:: Material shown ::
►
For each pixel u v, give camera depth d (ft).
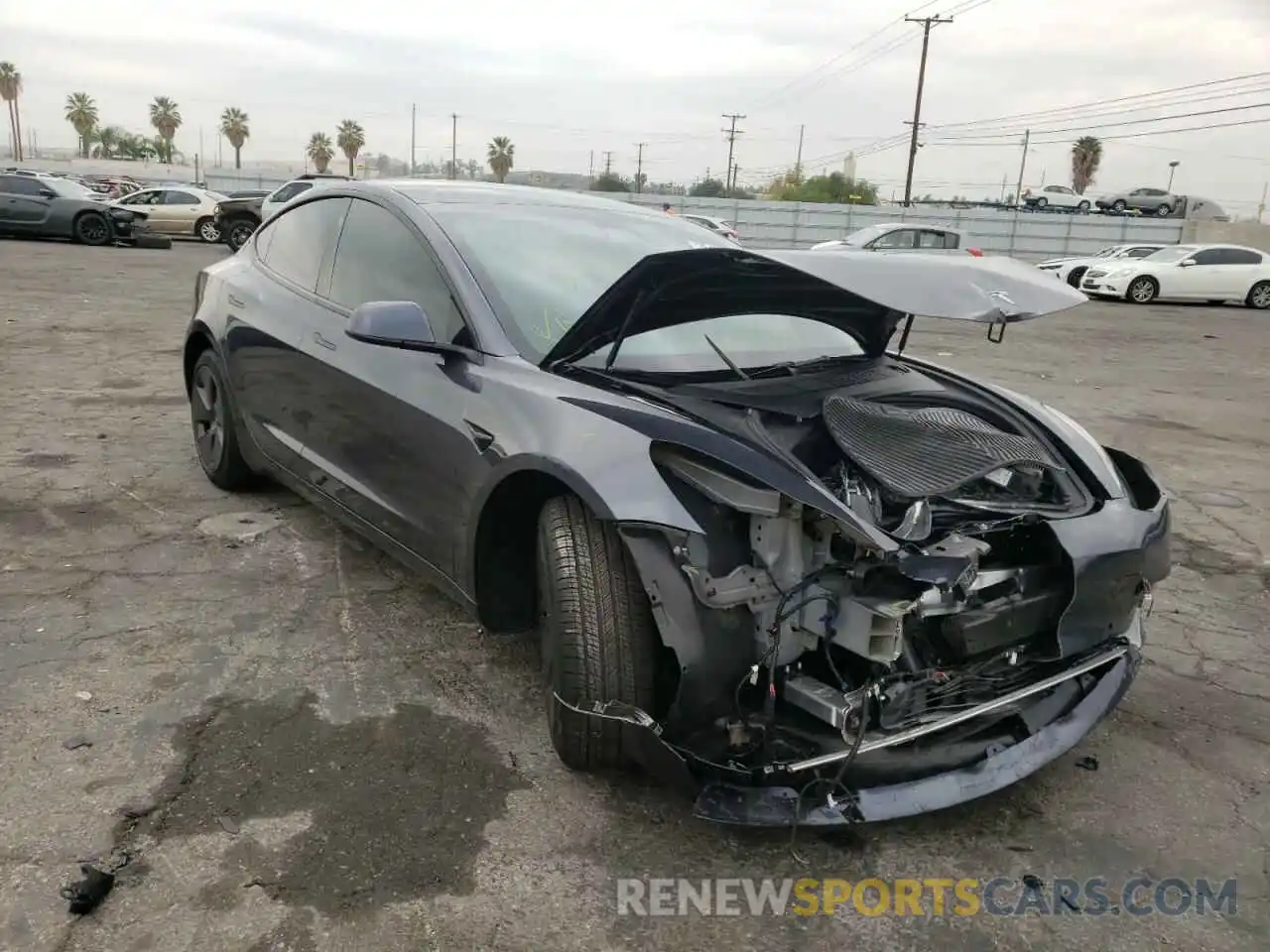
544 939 6.94
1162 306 72.54
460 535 9.50
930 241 75.51
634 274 8.39
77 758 8.66
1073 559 8.55
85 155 326.44
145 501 15.35
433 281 10.79
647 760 7.79
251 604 11.95
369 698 9.99
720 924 7.20
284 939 6.76
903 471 8.07
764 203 142.61
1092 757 9.65
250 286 14.42
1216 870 8.04
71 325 32.99
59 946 6.57
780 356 10.81
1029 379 34.27
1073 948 7.13
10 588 11.98
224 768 8.66
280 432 13.38
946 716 8.12
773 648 7.72
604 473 7.81
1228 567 15.24
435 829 8.01
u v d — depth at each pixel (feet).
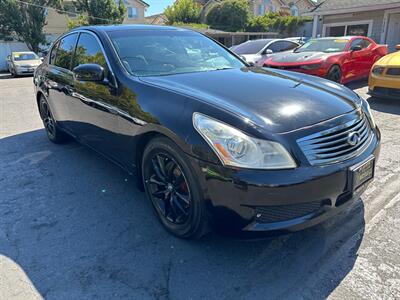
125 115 8.29
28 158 13.07
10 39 79.46
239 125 6.22
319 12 49.98
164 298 6.13
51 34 90.79
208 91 7.56
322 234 7.86
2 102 25.85
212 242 7.66
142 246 7.57
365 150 7.09
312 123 6.56
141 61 9.42
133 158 8.57
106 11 88.07
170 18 117.50
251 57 28.84
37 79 14.78
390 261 6.89
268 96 7.42
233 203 6.14
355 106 7.77
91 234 8.06
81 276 6.68
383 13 44.32
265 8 126.72
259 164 5.98
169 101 7.29
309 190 6.10
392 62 18.99
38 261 7.13
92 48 10.49
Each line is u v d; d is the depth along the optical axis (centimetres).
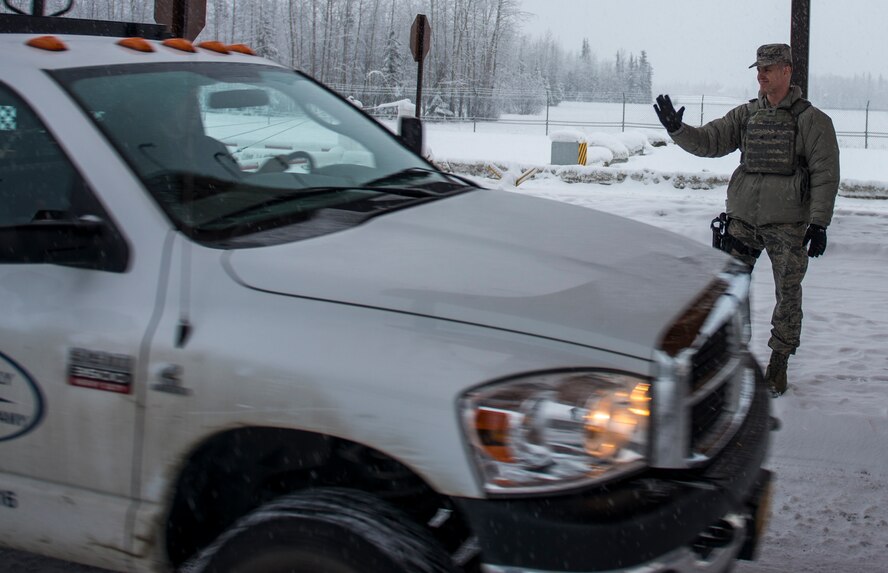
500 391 230
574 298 256
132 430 256
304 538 232
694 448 251
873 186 1603
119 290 262
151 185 277
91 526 265
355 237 281
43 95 286
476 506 227
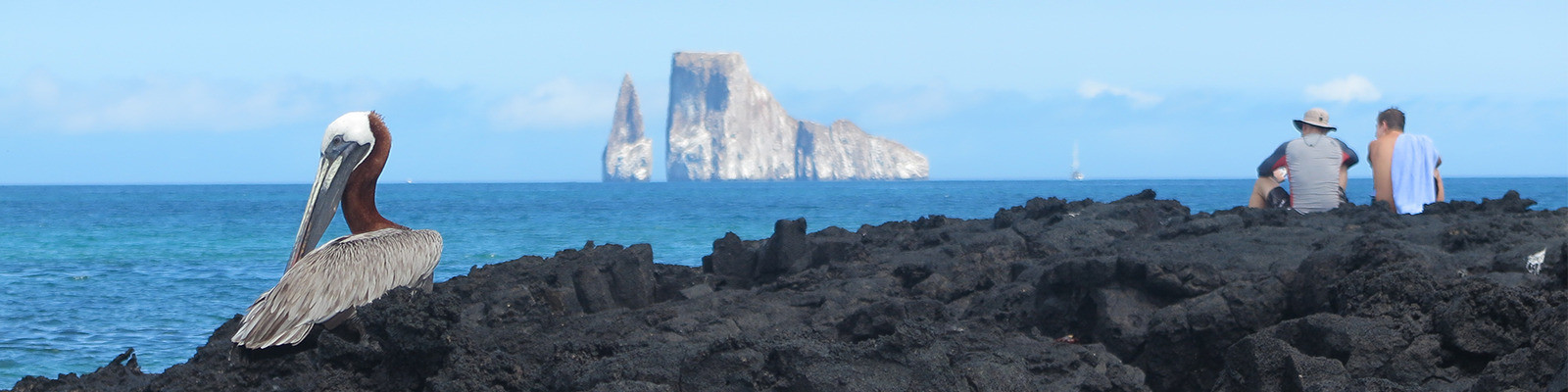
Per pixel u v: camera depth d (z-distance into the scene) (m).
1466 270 9.51
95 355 21.05
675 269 13.30
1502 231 10.52
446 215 107.19
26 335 23.33
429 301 8.25
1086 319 9.72
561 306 10.95
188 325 25.12
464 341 8.43
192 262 46.81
◄
:: Task description ::
Your output should be the lines above from the one that contains "1073 559 8.55" through the one that contains "125 115 8.29", word for word, with pictures left out.

:: Exercise solution ::
1073 559 8.55
85 155 326.44
145 501 15.35
433 281 10.79
647 760 7.79
251 604 11.95
369 698 9.99
720 924 7.20
284 939 6.76
903 471 8.07
764 203 142.61
1092 757 9.65
250 286 14.42
1216 870 8.04
71 325 32.99
59 946 6.57
780 356 10.81
1029 379 34.27
1073 948 7.13
10 588 11.98
224 768 8.66
280 432 13.38
946 716 8.12
773 648 7.72
604 473 7.81
1228 567 15.24
435 829 8.01
u v d — depth at each pixel (feet).
125 115 8.29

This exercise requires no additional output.